I have been on psychiatric medications since 2007. I have never tried to take myself off of the medications. When I first visted my first psychiatrist we tried multiple combinations of medications that might work for me. When we found what worked for me, we stayed with that and I have been on those medications since then. Even though some medications have side effects, for me the advantages of the medications outweigh the disadvantages. I am not saying that meds are for everyone, but they saved my life and I am not afraid to say that I take them and I am going to continue to take them. Before the meds I had a complete breakdown and was hospitalized. I was always visiting the Emergency Room. Honestly, I had no clue to what was going on and nobody was helping me to figure that out. I have been functioning okay since then, although no life is perfect in any way ( we all have our ups and downs, that is completely normal ).

I also agree with Goodber25 in his last paragraph. Cut down the caffeine and sugar. Go outside and feel the sunshine. Exercise. Talk to people even if you don't feel comfortable at first doing that. Laugh outloud at a funny television show. Work on the Program, it works.

If you are having a tough time, please go to see a doctor to work it out between you and him / her. See a psychiatrist or a psychologist, they are professionals and they can possibly get you going in the right direction so that you can start and / or continue to help yourself.

We, on this website, are here as your friends and to offer you support, but we are not medical professionals and cannot offer medical advice. Keep in touch and keep writing.
You are important and intelligent and caring.

Lynda Lu

johnny77
Posts: 21
Joined: Thu Dec 23, 2010 3:00 pm

Re: depression relapse

Post by johnny77 » Sun Jan 30, 2011 10:16 pm

Hello everyone, it's been a little while since my last post. So here's the update. My Psychiatrist took me off my antideppressent (prozac) because of how it was affect me. He thinks I have borderline bi-polar disorder wich is why i have hi's and lows. Basically I start to feel better and then I just spiral down. He started me on a medicine called Lamictal for bi-polar disorder. I'm not sure yet if this med is working or not but being off the antideppressent I have started to see moderate improvements in my deppressive cycles as people with bi-polar (if thats what I have) can have worsening deppressive symptoms taking anti-deppressents. So overall I have had some hope, at least untill the last couple days. I started to feel somewhat better and then the deppressive started up again. Is it the meds? The chemical imbalance? Or just my usuall life circumstances that drag me down? Or all of them? Only God knows. Well it's all a guessing game for my doctor and playing with meds.

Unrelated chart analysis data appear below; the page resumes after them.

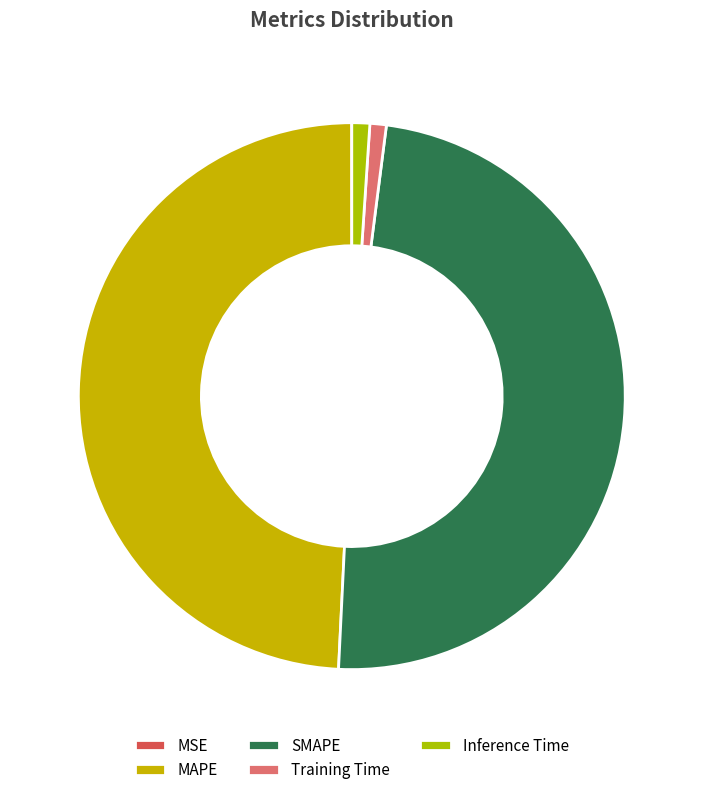

True or false: Training Time accounts for 1% of the total.

True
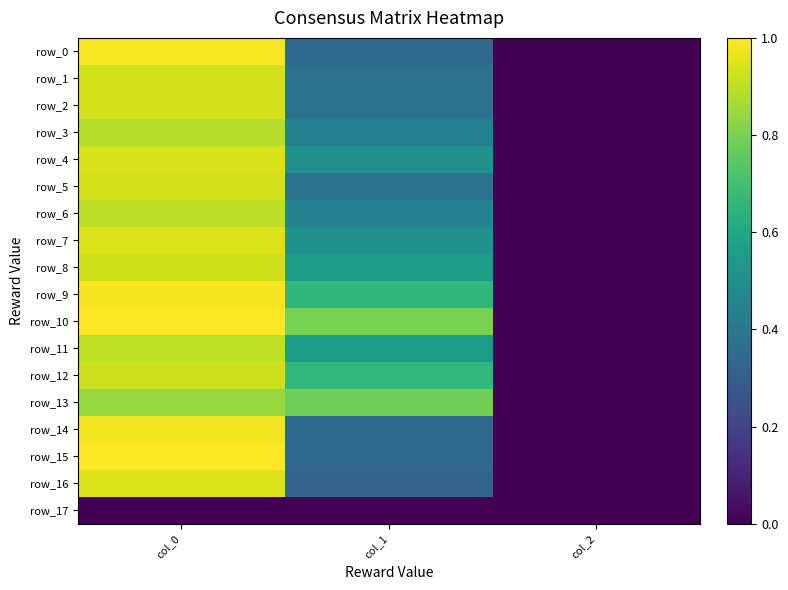

Reading left to right, list all the values displayed in this chart.

row_0: 1.0	0.3	0.0
row_1: 0.9	0.4	0.0
row_2: 0.9	0.4	0.0
row_3: 0.9	0.4	0.0
row_4: 0.9	0.5	0.0
row_5: 0.9	0.4	0.0
row_6: 0.9	0.4	0.0
row_7: 0.9	0.5	0.0
row_8: 0.9	0.5	0.0
row_9: 1.0	0.7	0.0
row_10: 1.0	0.8	0.0
row_11: 0.9	0.5	0.0
row_12: 0.9	0.7	0.0
row_13: 0.8	0.8	0.0
row_14: 1.0	0.3	0.0
row_15: 1.0	0.3	0.0
row_16: 0.9	0.3	0.0
row_17: 0.0	0.0	0.0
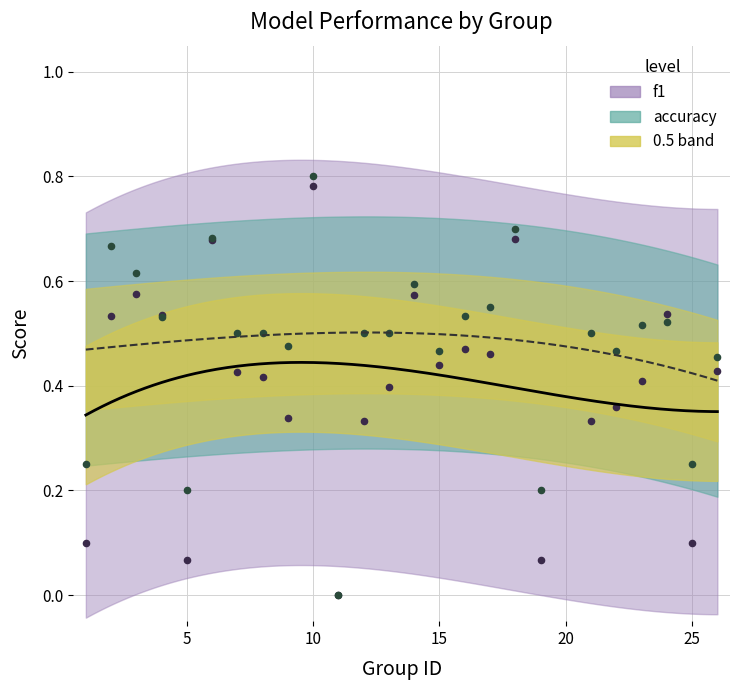

Which series has the largest total across all categories?

accuracy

Well, I wont give up and I hope you all are doing ok, for those of you who have replied in the past, Msky, and CJO.
Your'e replies are helpfull and comforting. Hope to hear a reply post form you all soon. :) :)

tommy_riley
Posts: 31
Joined: Mon Jan 24, 2011 1:57 pm
Location: San Francisco, CA

Re: depression relapse

Post by tommy_riley » Mon Jan 31, 2011 8:14 pm

This whole idea of us having to do trail-and-error with various anti-anxiety anti-depression medications is so messed up. I feel like I monkey on a string sometimes with all the changes in meds - so far there has been no one or two medications that have truely helped me, which didn't come with side effects that negated the positive results I was starting to see.

Hopefully this time will be different - I am trying to be patient with Welbutrin and BuSpar - would rather not be on either as I fear that the sexual side effects I have had with past medications may be present in these meds as well. And having sexual side effects is such a confidence killer for me!

I hope the best for you and that you can find balance with the meds you are taking. Seems like also a doctor should be either really able to diagnose you with bi-polar disorder or not - suspecting you "might" have bi-polar disorder seems a little fishy to me.